Kurt and Kevin had been arguing. Not so much that you'd necessarily notices--well, not so much that I'D necessarily notice, though Amy did. I think it' s just hard having this many adults living in one house, and would be under any circumstances, let alone the semi-siege conditions we've all been living in for months now. They're brothers in law so they tried to make it work, and it did for a long time. But it's just too much now, you know? Just too much.

The blow-up came when we were replacing the boards for the fall. We wanted to make sure everything was sturdy as the weather got colder, since to be honest we figured a non-trivial number of old people would be succumbing to the cold this winter, what with fuel so hard to come by. And right from the start Kurt and Kevin were snipping at each other. Snipping gave way to outright yelling.

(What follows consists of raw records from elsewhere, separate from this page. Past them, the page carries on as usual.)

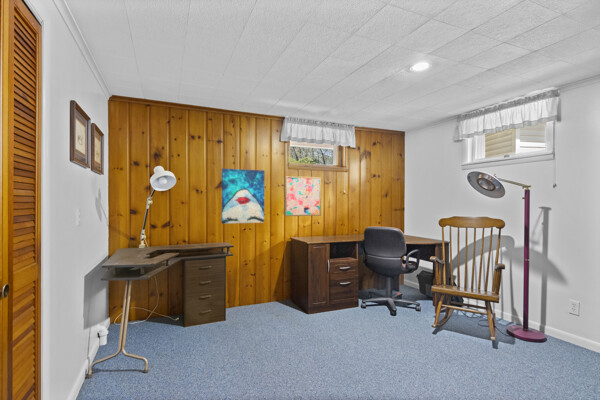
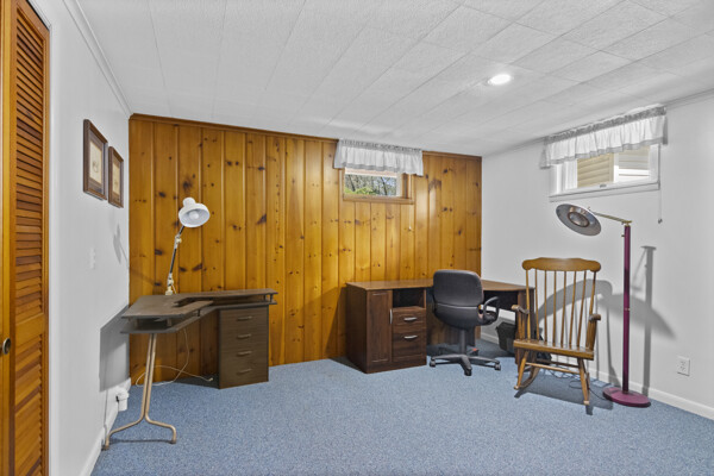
- wall art [220,168,266,225]
- wall art [283,175,322,217]
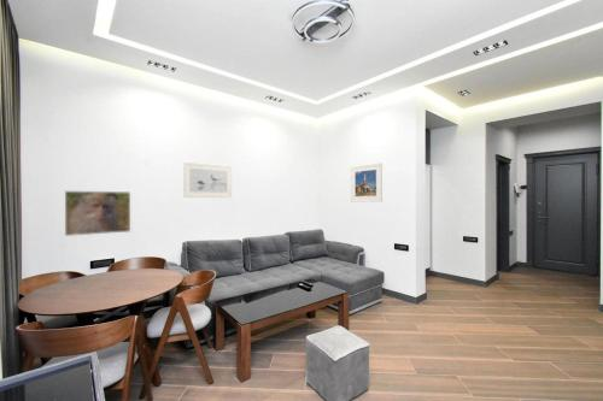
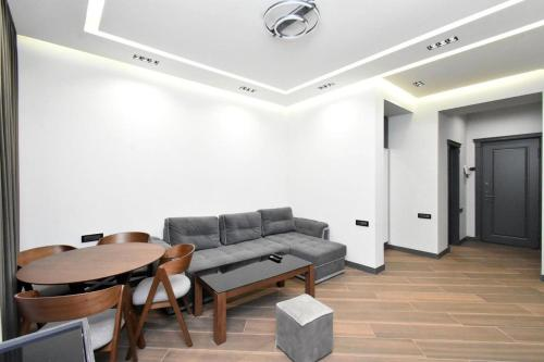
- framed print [182,161,233,199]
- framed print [64,189,131,237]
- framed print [350,161,384,204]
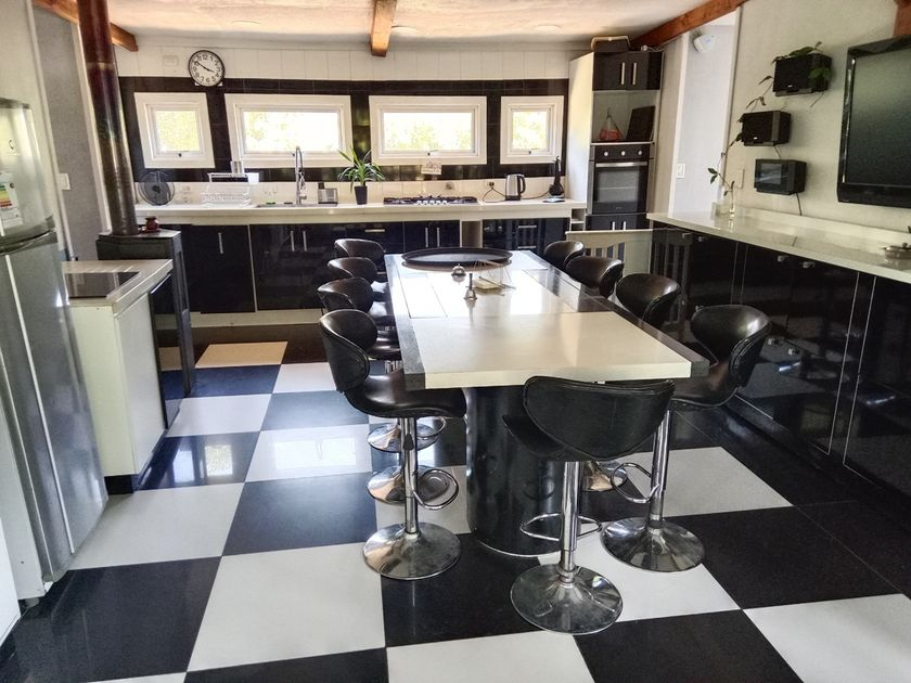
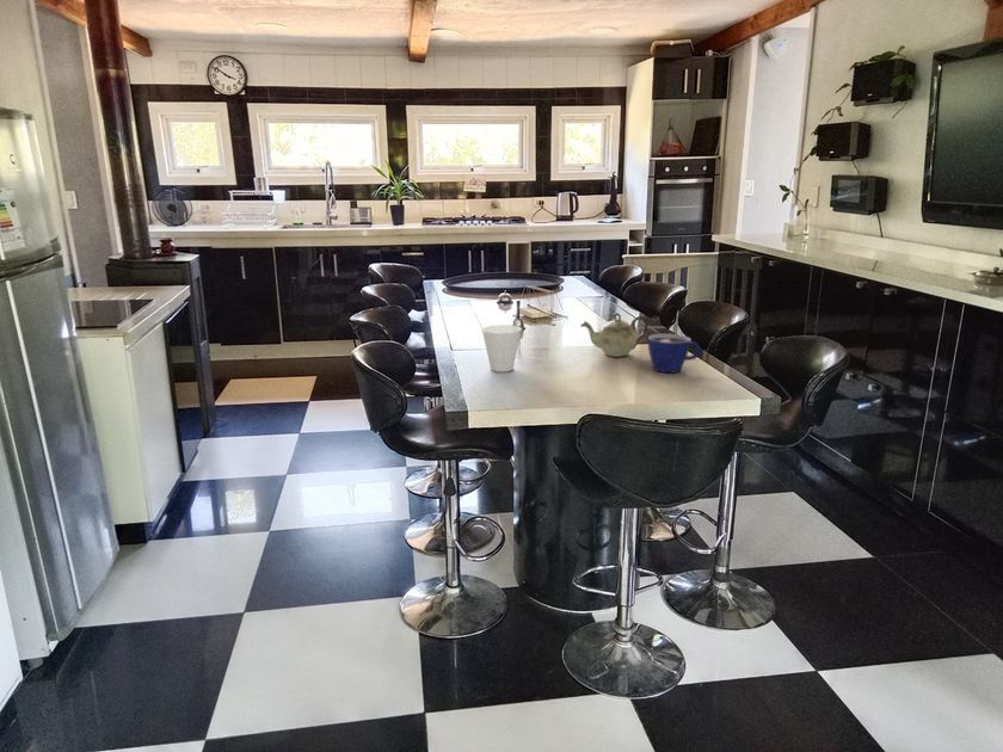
+ cup [480,323,523,374]
+ cup [647,333,702,374]
+ teapot [579,312,650,358]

Oh, a;lskdj. I'm too exhausted to finish this tonight. When my Dad got home late last night it meant I had to spend the whole night watching my mother. Too tire d now and I miss our old apartment, our old life. Holy God I msis it soo much.. Goodnight.

Friday, October 14, 2005

We're moving out

Monday, October 10, 2005

Tensions run high. Not really sure how much I can/should say beyond that. Not really sure how much I know beyond that either. It's a landlord thing, basically. Things are coming to a head. I'm concerned. It could end very badly for us. Still sick and exhausted.

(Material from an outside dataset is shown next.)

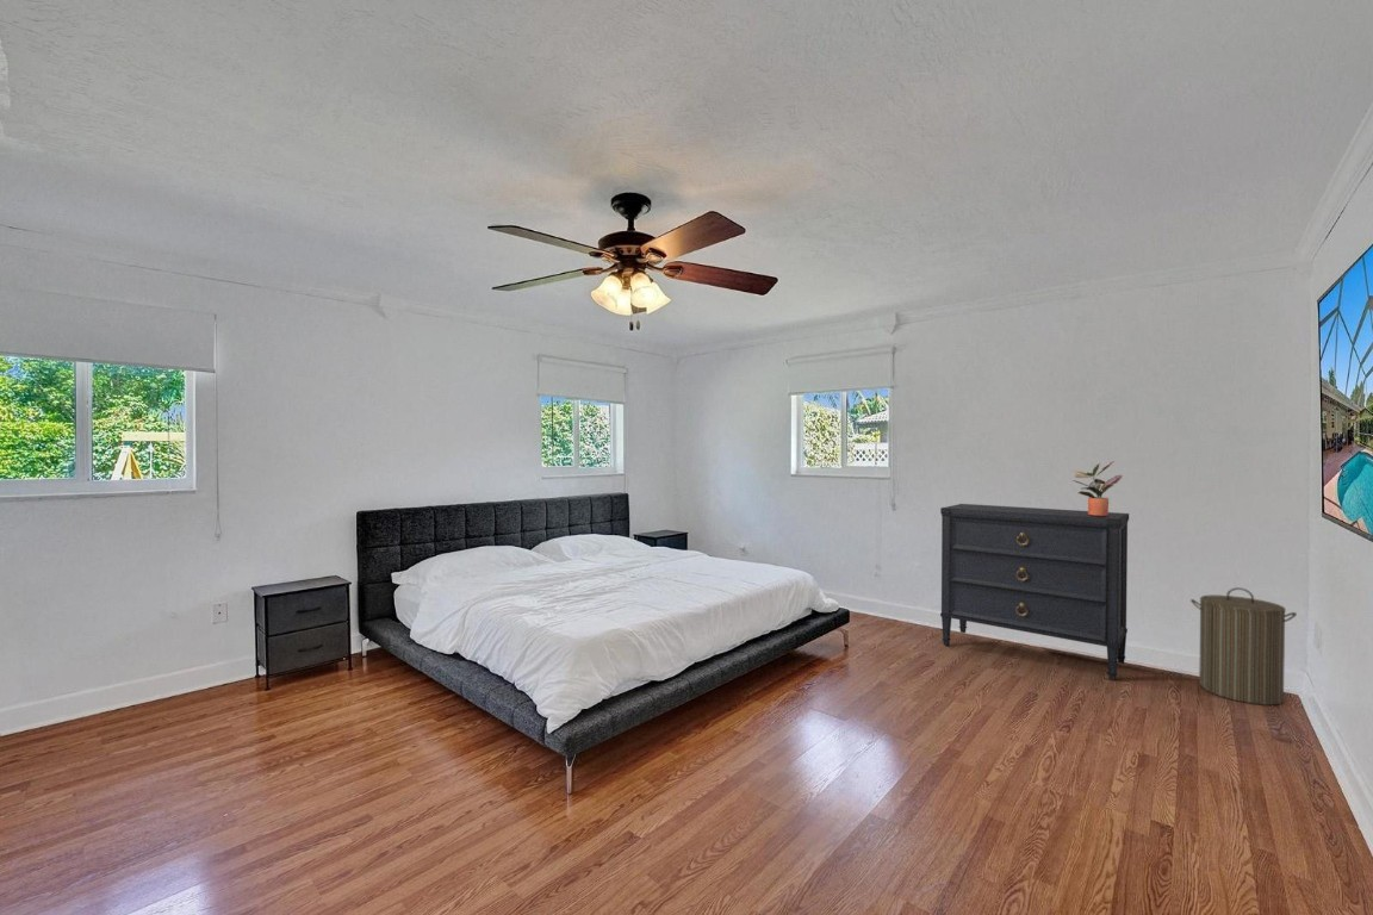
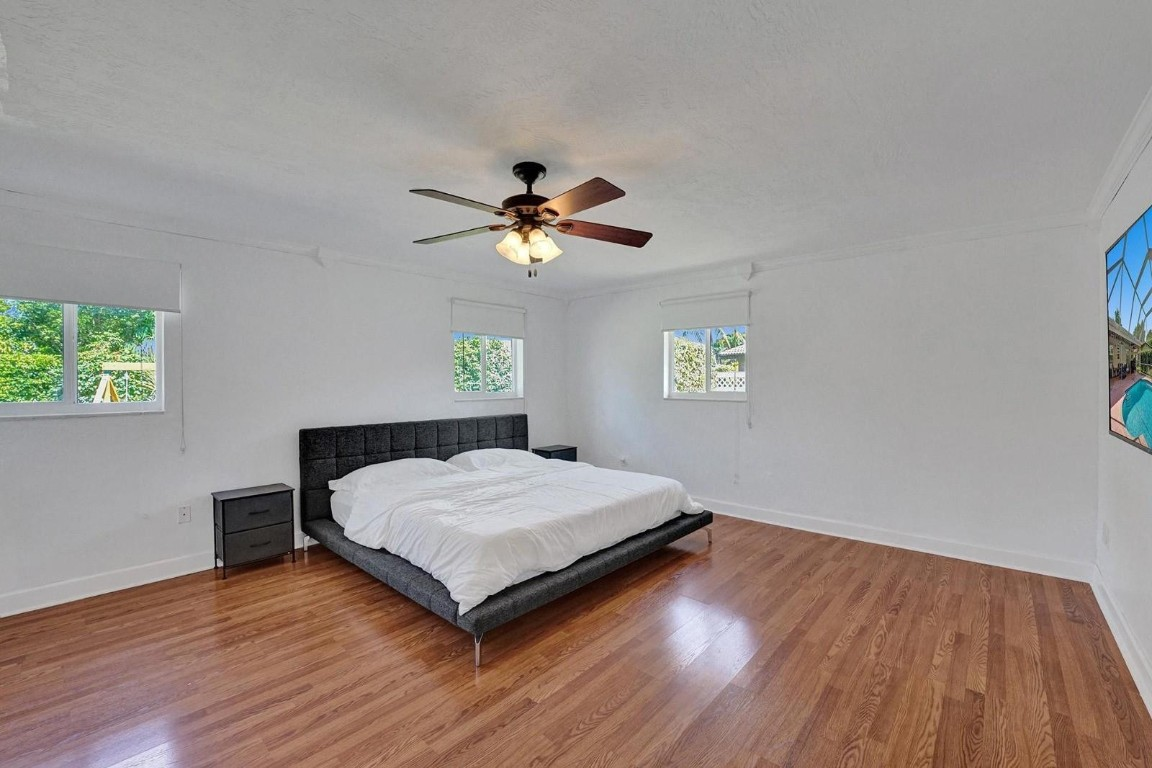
- laundry hamper [1189,586,1298,707]
- potted plant [1071,460,1124,516]
- dresser [939,503,1130,683]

Thursday, October 06, 2005

Still sick. Coughing, achey.

I don't know why I acted, a few days ago, like it was this big revelation that I wanted to write for a living. I ALREADY write/wrote for a living, of course--what I mean is write fiction/comics for a living. That's what the whole purpose of this blog was at first, remember? Getting out of that funk I was in. I agree with all the writers who say there's no such thing as writer's block--there's just unproductive patterns you get into that you need to muster the willpower to get out of. To break out of. The Outbreak--that was the origin of the name, if you recall. Go back and check the first entries and see. And then lo and behold, out come the revenants. Is this what Alanis would call ironic? I can't remember anymore.

Cough, cough.

I've been rereading Clive Barker's Books of Blood lately, a) because there's nothing else to do; b) because it's October and it reminds me of Halloween, which I guess very few kids will be celebrating this year, huh?; c) because life is a giant Clive Barker story now, so why not? If things were normal I'd take solace in the fact that Clive was over 30 when he became the Hot New Thing with these books. I've still got a few years to accomplish something lest the sneaking suspicion that I'm worthless, which I used to assuage by hooking up with lots of girls and now try to ameliorate by creating fiction and stuff, actually become a reality. Or I would if things were the way they used to be. Maybe there'll still be a market for this stuff in a few years, maybe not. Who knows. No new TV season this fall. that's a bad sign, right? I really wanted to learn what was going on in Lost. Were the Sopranos supposed to come back this fall, or was it next year? Star Wars III? Cough cough cough cough cough.

Tuesday, October 04, 2005

Sick

Amy got sick over the weekend. Bad cold, cough, a fever. The fever broke overnight on Saturday, so that's a relief, because most of the clinics don't seem to be open anymore around here. Now I have the cold and I feel like hell. The drug store was out of cold medicine. How does that happen? My guess is that people are hoarding. We should have.